I did not find anything new. Following the line of her previously published books, in this account I found a list of her literary merits and a concise annotation on her work as a college professor.

When this book was taking shape and I had already forgotten my research on biographical accounts, Raw Edges: A Memoir was published. With reluctance and torpor, I went to see this new and last blurb. This time was short and succinct:

Phyllis Barber is the award-winning author of seven books, including an earlier memoir, How I Got Cultured: A Nevada Memoir . She teaches at Vermont College of Fine Arts MFA Writing Program and lives in Denver. She was inducted into the Nevada Writers Hall of Fame in 2005.

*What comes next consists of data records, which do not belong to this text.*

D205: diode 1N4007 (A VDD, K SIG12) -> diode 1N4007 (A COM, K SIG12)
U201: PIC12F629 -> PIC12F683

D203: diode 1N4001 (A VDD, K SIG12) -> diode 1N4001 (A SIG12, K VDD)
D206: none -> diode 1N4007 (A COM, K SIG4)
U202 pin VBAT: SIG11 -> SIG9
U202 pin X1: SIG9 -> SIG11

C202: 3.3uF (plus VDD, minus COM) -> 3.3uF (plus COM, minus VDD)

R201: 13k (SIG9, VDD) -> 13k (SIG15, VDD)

Raw Edges chronicles the years after, before and during Barber’s first marriage, based upon the axis of a trip on bicycle across the United States. It opens with an introduction, in which Barber talks with delicacy and vulnerability about the beauty of risk in connection with her identity as a woman and wife, but also concerning her communion with God, music, words, family or landscape. Barber explains that she is embarking into the telling of her “seven lean years of being lost” ( Raw 3). She recognizes her need for understanding “if not by no one else but myself” ( Raw 2). When I was turning back the page after reading the blurb, I came across a sentence that attracted my attention: “she had to redefine herself as a woman, mother and artist.” I realized then that those “raw edges” would tell me more than any possible account summarizing her life.

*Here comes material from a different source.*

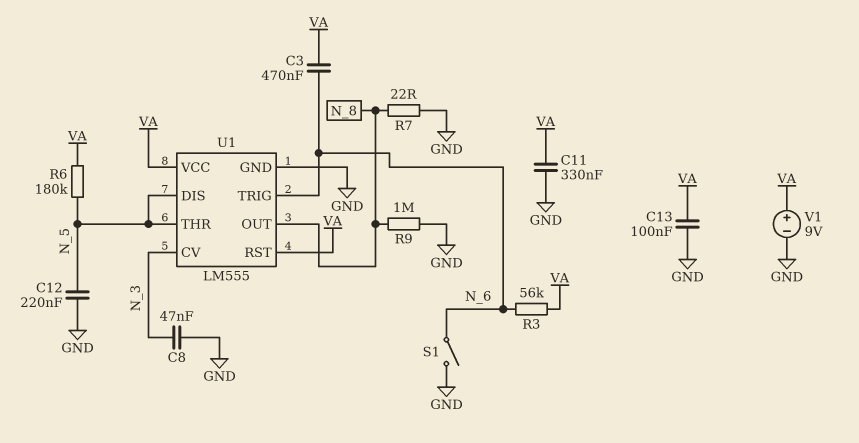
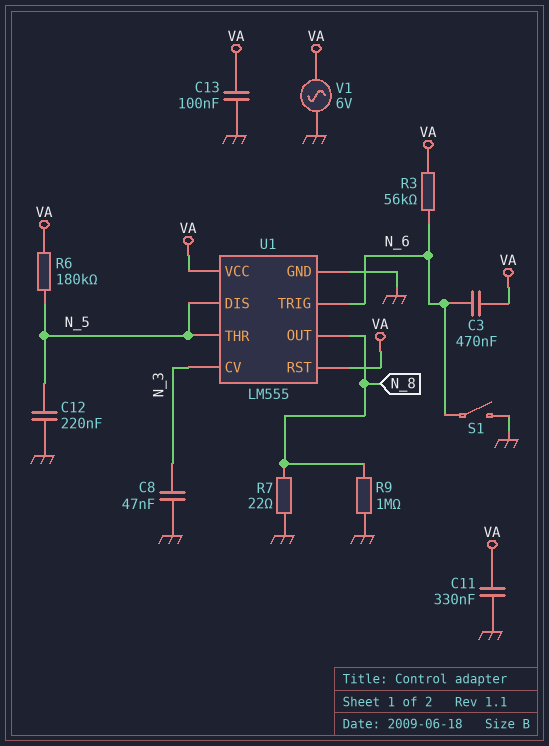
V1: 9V (plus VA, minus GND) -> AC 6V (GND, VA)

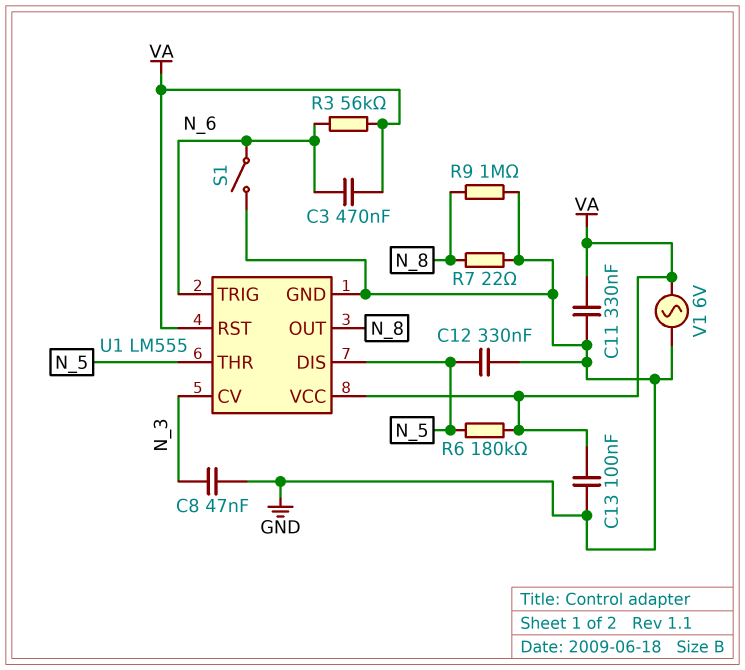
C12: 220nF (GND, N_5) -> 330nF (GND, N_5)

I came to the end of my research, after reading all the biographical accounts on the back of Barber’s published works, and, even though it is obviously just a metaphor—and not really what I was looking for—I did not find her phone number . I could not answer any of those questions that sometimes come to your mind after—or while—you are reading a book; those questions that Jarold Ramsey calls “speculations” or “the irresistible imaginative consequence of all stories” (130). It would not be difficult to find a few more facts about her life simply by typing her name in an Internet search engine. Finding an author’s biography is that easy in these days of information technology and worldwide website networks. Having taken advantage of this, let me summarize Barber’s life and literary career.

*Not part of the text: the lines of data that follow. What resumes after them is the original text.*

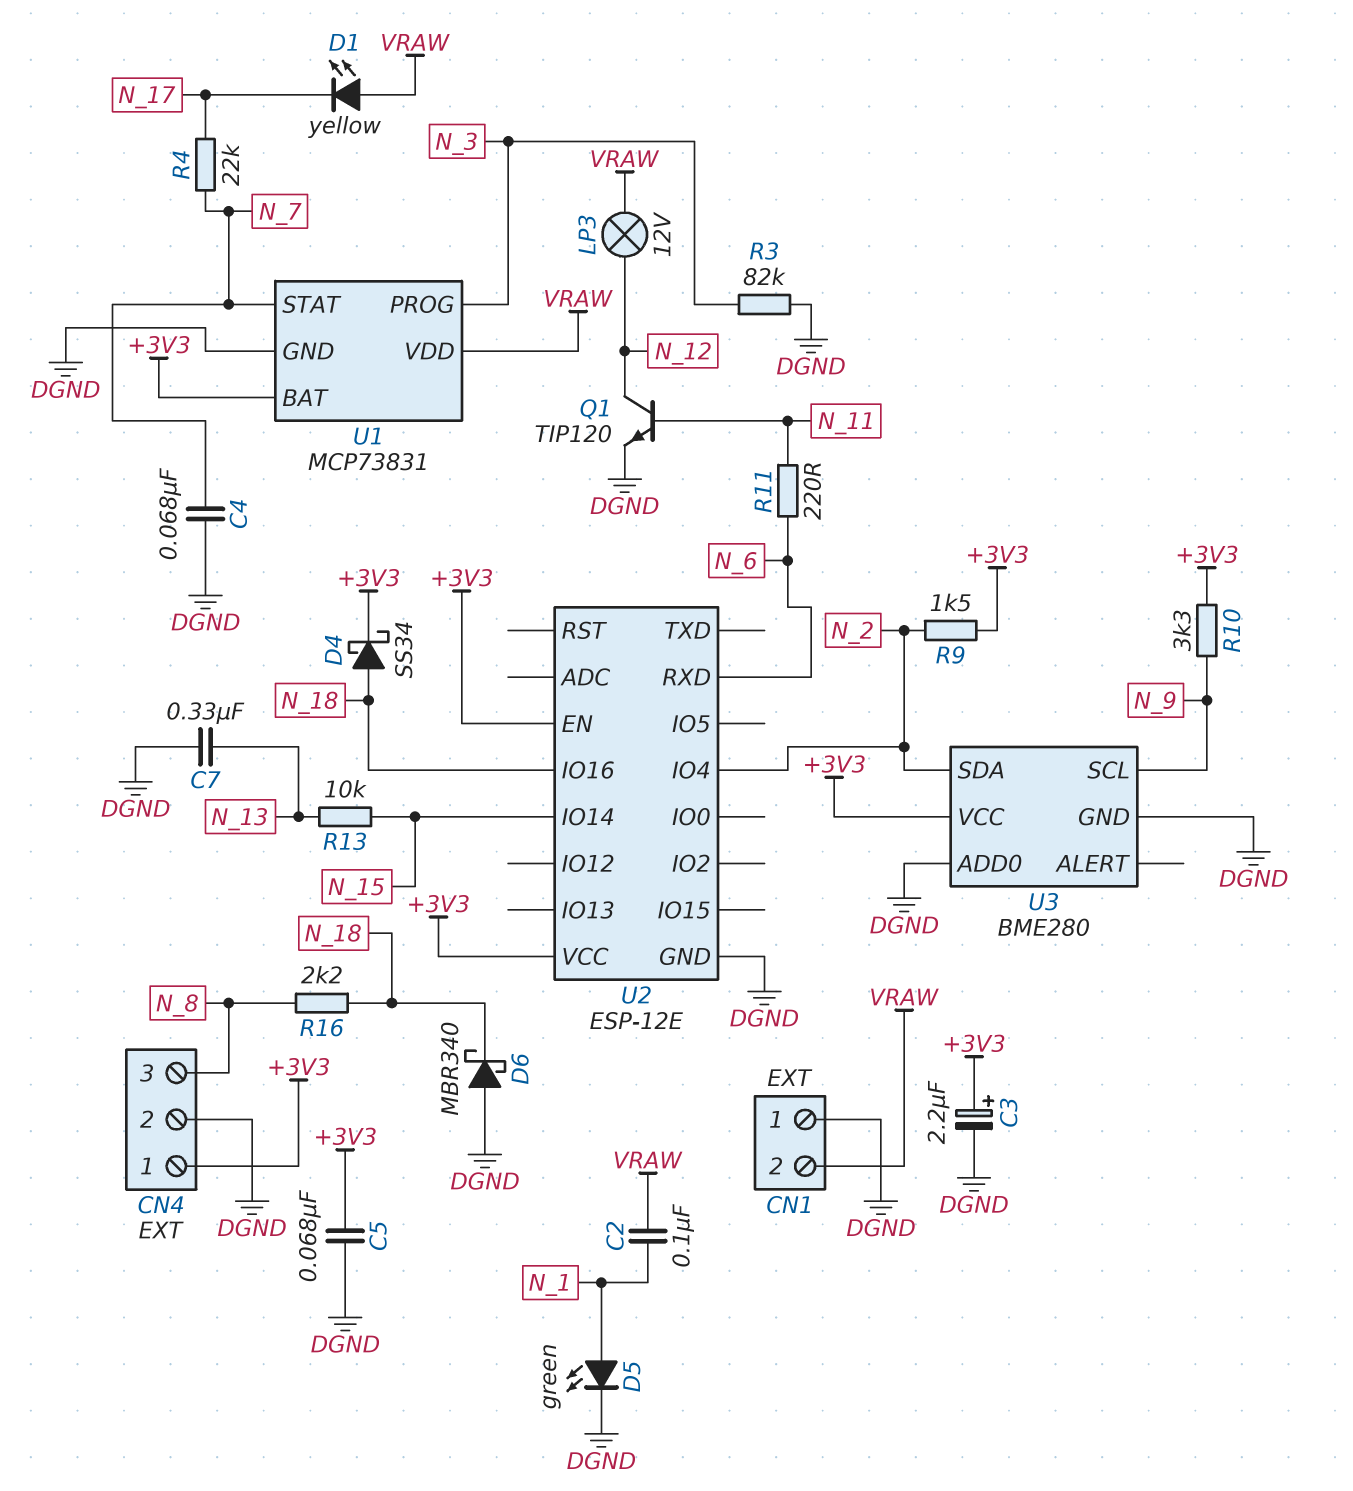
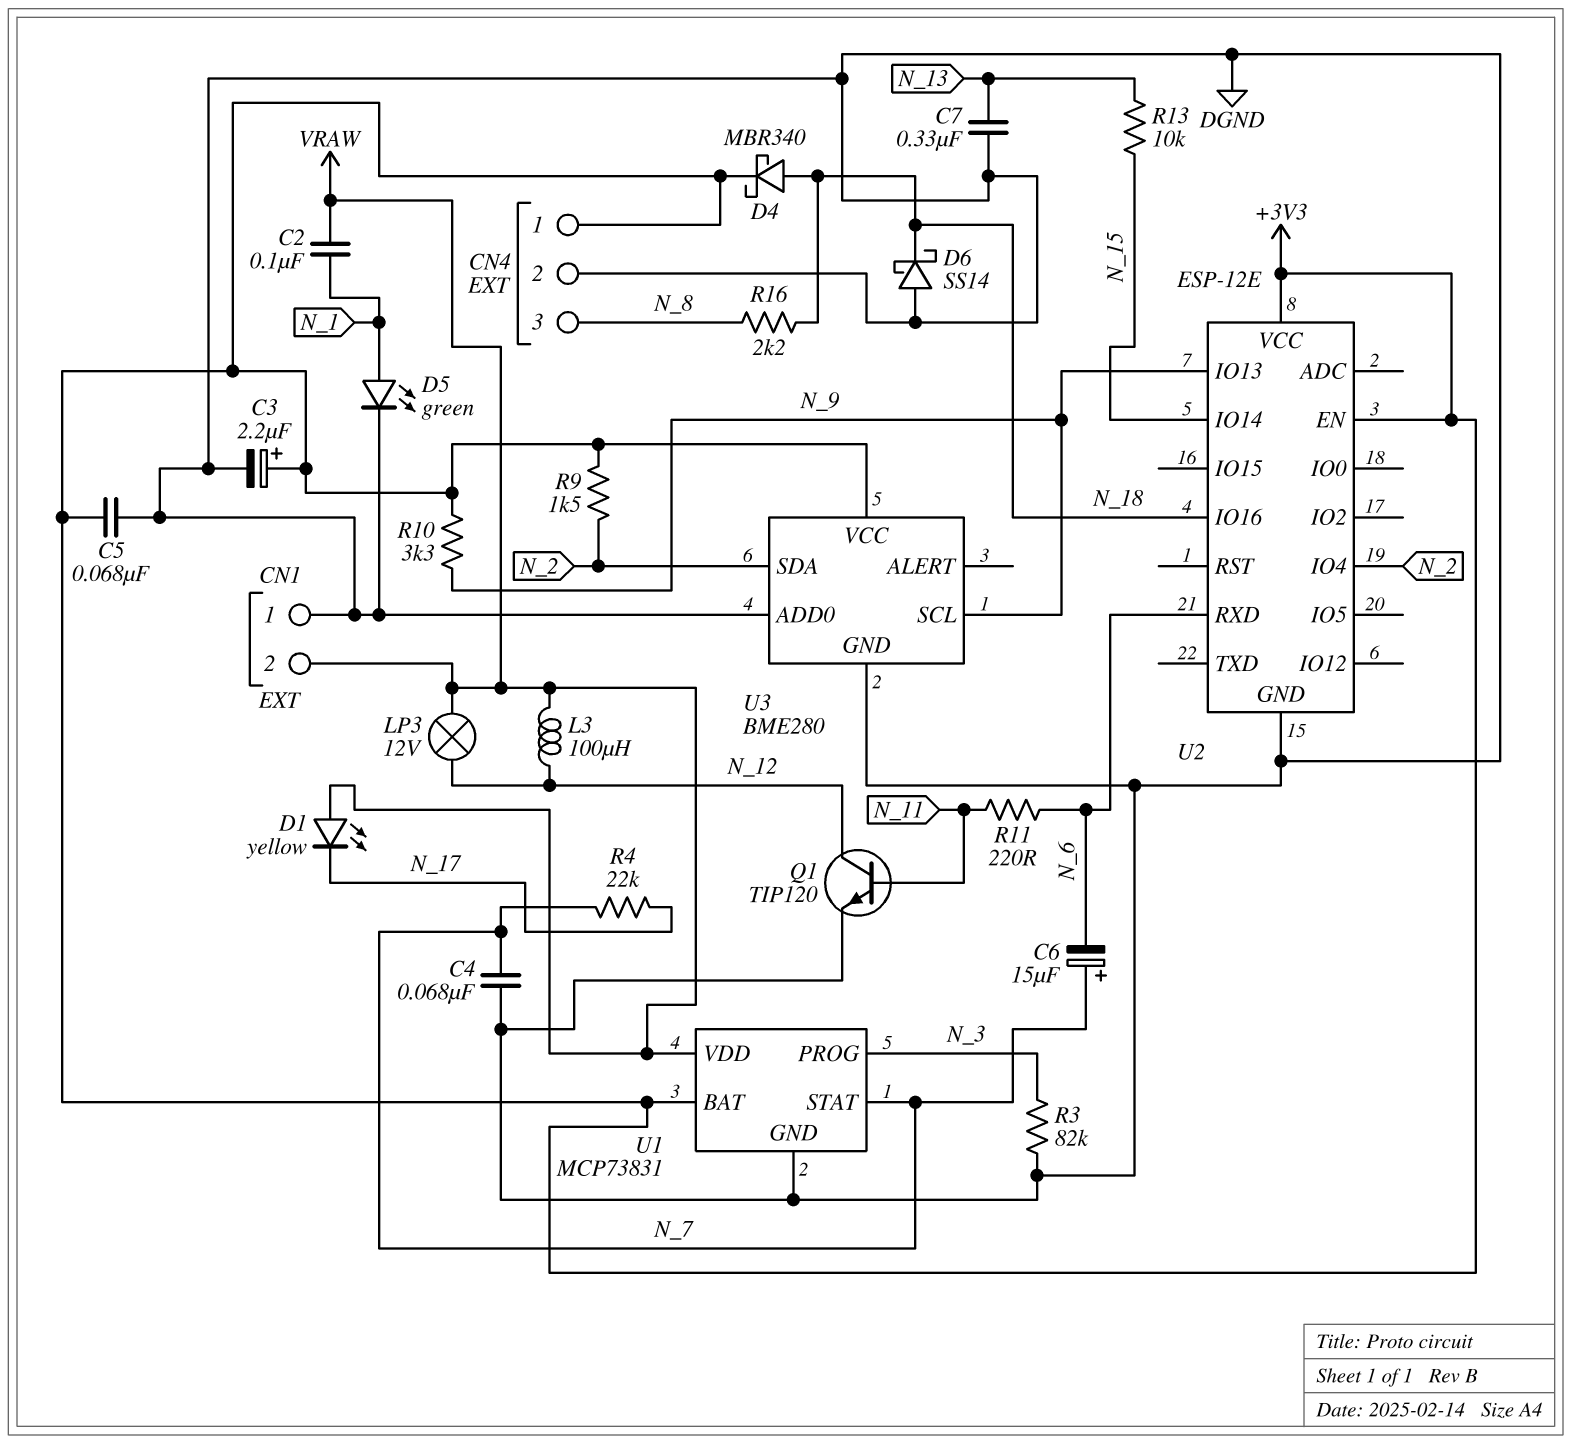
C6: none -> 15uF (plus N_7, minus N_6)
D4: schottky SS34 (A N_18, K +3V3) -> schottky MBR340 (A N_18, K +3V3)
D6: schottky MBR340 (A DGND, K N_18) -> schottky SS14 (A DGND, K N_18)
L3: none -> 100uH (N_12, VRAW)
U2 pin IO13: none -> N_9

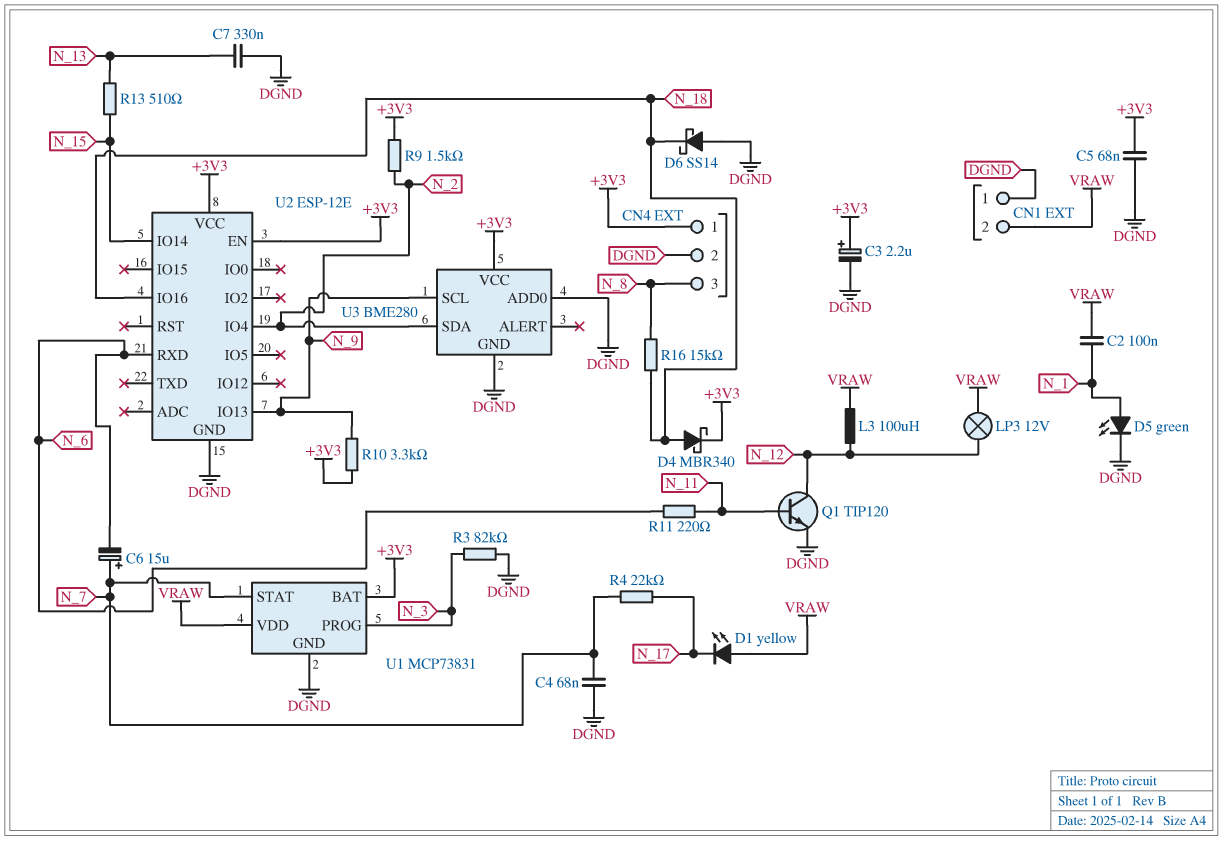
R13: 10k (N_13, N_15) -> 510 (N_13, N_15)
R16: 2.2k (N_8, N_18) -> 15k (N_8, N_18)

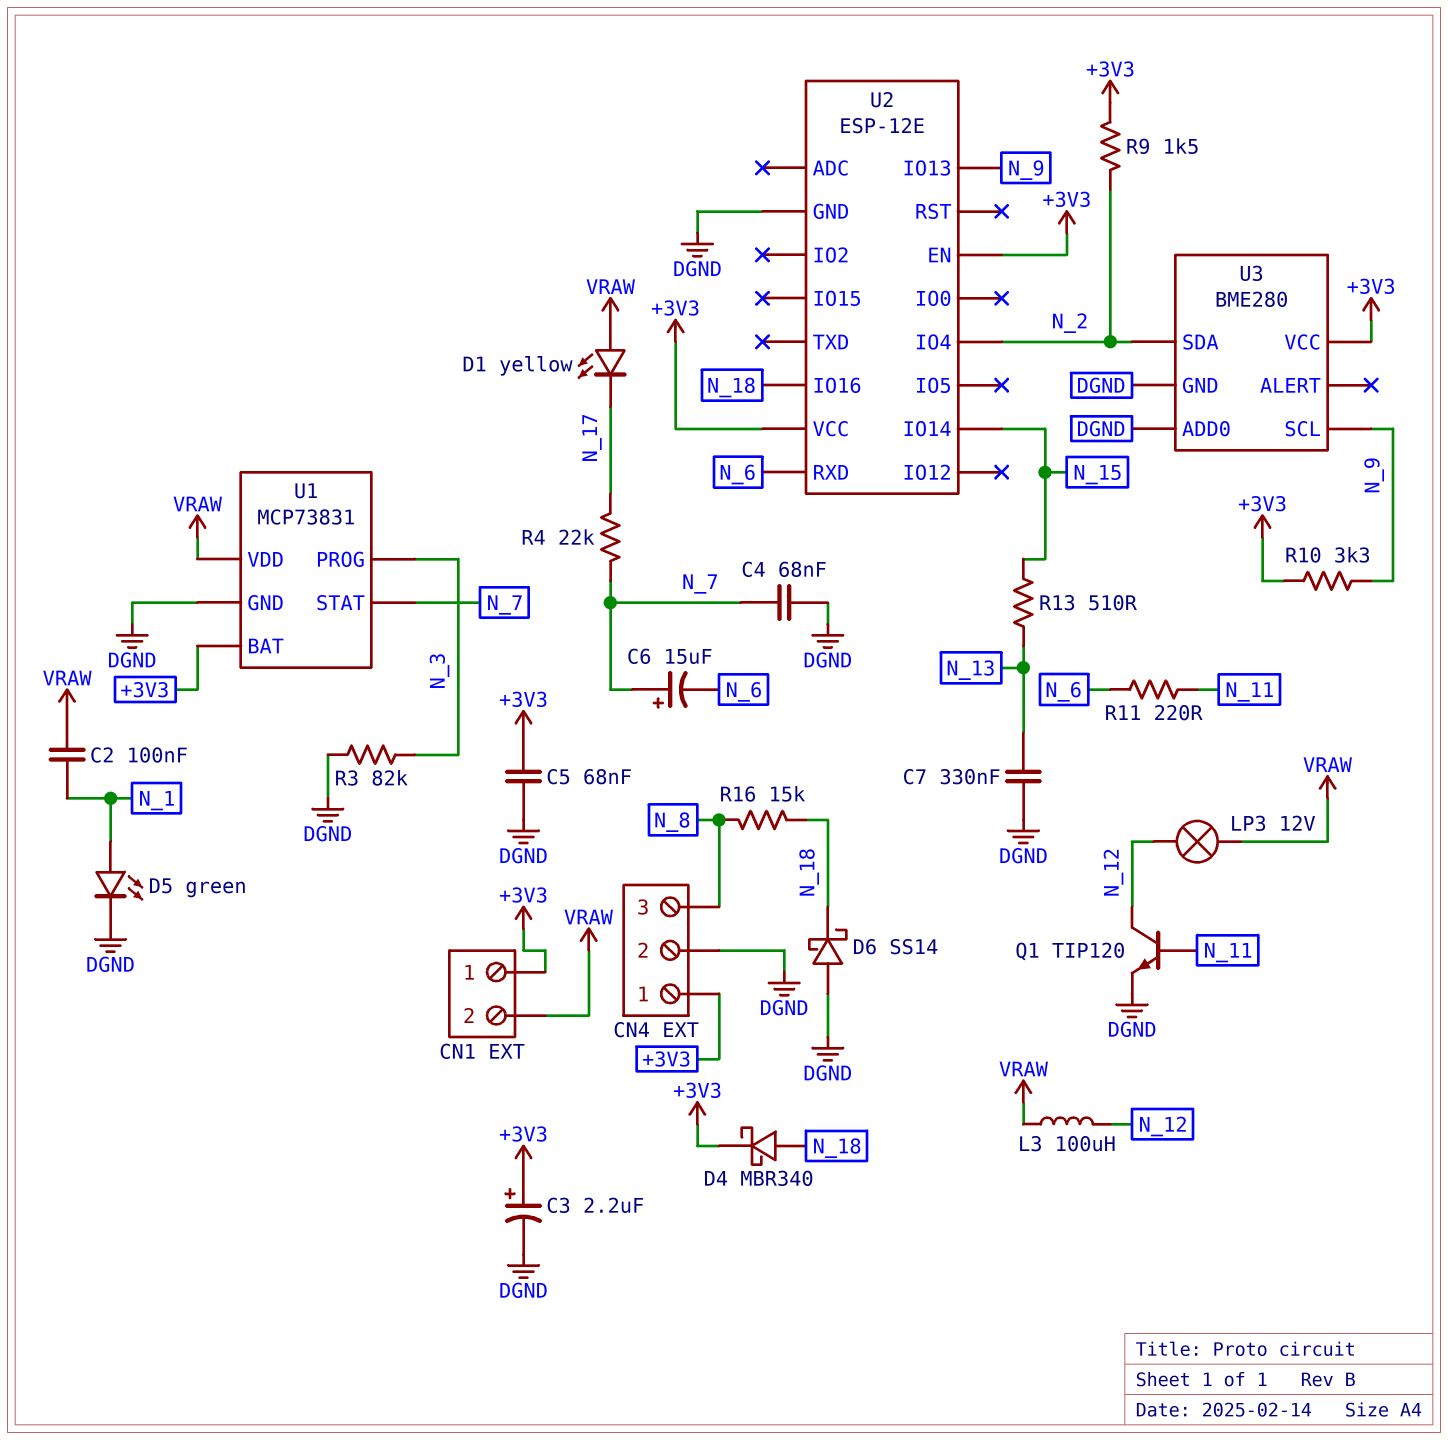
CN1 pin 1: DGND -> +3V3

Barber was born in the Rose de Lima Hospital in Basic Townsite, present day Henderson, Nevada, but she was raised in Boulder City and Las Vegas. She holds a degree in music from San Jose State College, and she is a professional classical pianist, having performed several concerts and recitals. Later, she received a Master of Fine Arts degree in creative writing from Vermont College (1984), where she taught in the Writing Program from 1990 to present day. 2She taught as a Visiting Writer at the University of Missouri in Columbia during the spring of 1994 as well. Co-founder of the Writers at Work Conference in Park City, Utah, she also served on many different writing competitions, and she was inducted into the Nevada Writers Hall of Fame in October 2005.

Not only has she been successful in her careers as a musician and as a professor, but also as a writer, as can be seen from the numerous prizes that she has received. She has published seven books: the autobiography, How I Got Cultured: A Nevada Memoir (1994); the two collections of short stories, The School of Love (1990) and Parting the Veil: Stories from a Mormon Imagination (1999); her only published novel And the Desert Shall Blossom (1991); and the two books for children, Legs: the Story of a Giraffe (1991), and Smiley Snake’s Adventure (1980). Raw Edges: A Memoir (2009), her second autobiography, is the most recent one. It was released ten years after her last piece of fiction was published; Foreword Review listed it as one of the Outstanding University Press Books of 2010.